In Eisfelder v. Michigan Department of Natural Resources, an employee had multiple sclerosis and required time off from work for surgery. Instead of granting the request, the employer terminated her. The employer's motion for summary judgment was denied. The court found that to modify slightly the employee's work hours and to permit her to take two months of accumulated annual leave for sick time, as the employee requested, would appear to be a reasonable accommodation. This case is a valuable lesson for employers. If minor accommodations had been made, there probably would not have been a lawsuit.
In Wooten v. Columbus Division of Water, the court ruled that a reasonable accommodation for a mechanic who could not lift more than 20 pounds would be to reassign him to a vacant position with duties that he could perform.
In Vande Zande v. Wisconsin Department of Administration, the court, ruling in favor of the employer, noted that the employer had taken extensive measures to reasonably accommodate a paraplegic state employee. The employer permitted the employee to work at home while her pressure ulcers healed, purchased customized furniture for her, altered her work schedule as needed, and redesigned office facilities. Despite the employer's actions to accommodate, the employee quit and subsequently sued for discrimination. The court said the former employer had acted reasonably.

:: RAW DATA ::
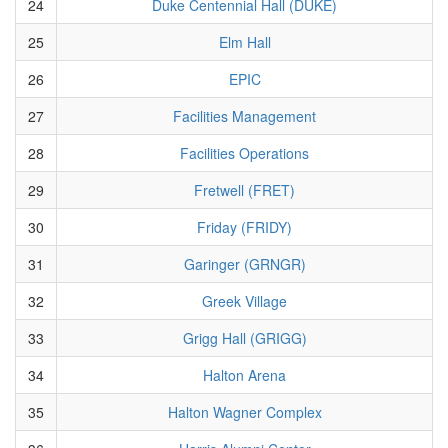
24
Duke Centennial Hall (DUKE)
25
Elm Hall
26
EPIC
27
Facilities Management
28
Facilities Operations
29
Fretwell (FRET)
30
Friday (FRIDY)
31
Garinger (GRNGR)
32
Greek Village
33
Grigg Hall (GRIGG)
34
Halton Arena
35
Halton Wagner Complex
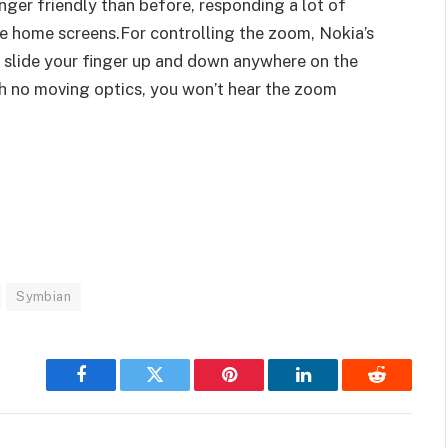
finger friendly than before, responding a lot of
he home screens.For controlling the zoom, Nokia’s
 slide your finger up and down anywhere on the
h no moving optics, you won’t hear the zoom
Symbian
Facebook
Twitter
Pinterest
LinkedIn
Reddit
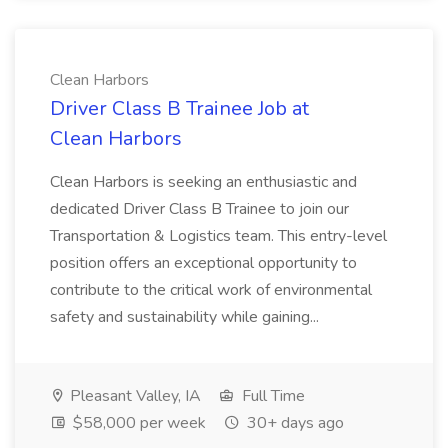
Clean Harbors
Driver Class B Trainee Job at
Clean Harbors
Clean Harbors is seeking an enthusiastic and
dedicated Driver Class B Trainee to join our
Transportation & Logistics team. This entry-level
position offers an exceptional opportunity to
contribute to the critical work of environmental
safety and sustainability while gaining...
Pleasant Valley, IA
Full Time
$58,000 per week
30+ days ago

:: EXERCISE AIM ::
Answer these questions using the text on court cases about reasonable accommodation.
1. What condition did the employee in Eisfelder v. Michigan Department of Natural Resources have?
2. What weight limit could the mechanic in Wooten v. Columbus Division of Water not lift more than?
3. In Vande Zande v. Wisconsin Department of Administration, while what was healing did the employer let the employee work at home?
The data come from a different source than the text.

:: REPLY TO THE EXERCISE ::
1. Multiple sclerosis.
2. 20 pounds.
3. Her pressure ulcers.